In any case, it would be very interesting to see what happens with ring-breaking in the AMBER approach. But I guess we are going a bit off-topic now...

from lomap.

nividic commented on July 23, 2024

I was checking the code spitting and I have some comments.

(1) The starting implementation was defining a class container (DBMolecules) which was holding all the molecules. On this container was possible to send messages like: compute the similarity matrices, build the graph etc. Although this class was a little bit overloaded of work, I liked more that design than the new one where there is just a normal python list as container to hold the molecules. Operations on the list are then performed by using other classes e.g. the similarity score is calculated by using the class Rule and other operations will be presumably performed by other classes. In my opinion, it was semantically more correct and easier the original code. The class Rules and the other classes that will need to manage the database look to me be unlinked from the database apart from passing it as function argument. In my opinion if we carry on in this way the code will be too fragmented again, but may be I’m wrong and I’m still biased from my original design.
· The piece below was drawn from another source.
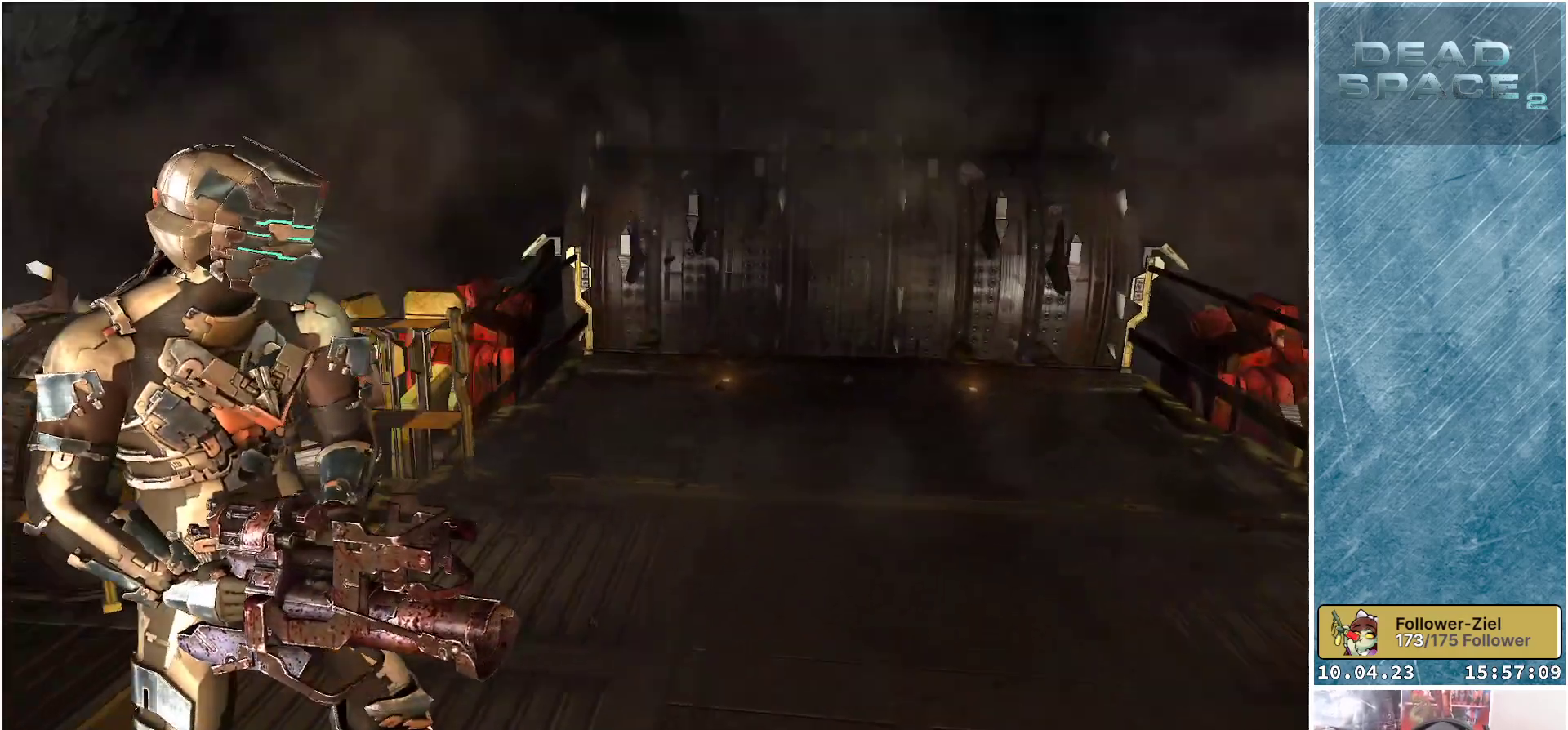
{"buttons": [], "left_stick": "left", "right_stick": "center", "events": [[150, "right_stick", "center"]]}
(2) A possible way to clean up the original code (DBMolecules) could be for example for the rule part to define a method where you add rule objects to the container i.e. DBMolecules.addRule(rule name) and define all the rules in a separate file like the current rules.py. We could define a Rule virtual superclass and then define sub classes for the specialised rules.

(3) We should also add a mechanism, which stops the rule evaluations if for one of them the rule score is zero. This makes a lot of difference in terms of computational time. In my code a put out the charge rule for this reason and there was a lot of difference in terms of computational time processing large molecule data set containing molecules with different charges.

(4) To hold the similarity score I defined a symmetric matrix container derived from numpy. This was saving space and to the user was possible to use it like a normal matrix. Effectively I don’t know if we should keep it, usually we do not process a lot of compounds and to maintain the class is a little bit mathematically tricky to understand, so if you want to remove it I’m ok.

from lomap.

halx commented on July 23, 2024

I think you describe the problem with your design quite well. Your thinking appears to be that the problem at hand is to keep a set of molecules in a database and as such attempt to structure all code around it. The most obvious problem for me as a programmer is that I have to access almost all important functionality through a single class. How am I going to extend this? Where is the flexibility in this design e.g. if I want to exchange a certain key part of the code?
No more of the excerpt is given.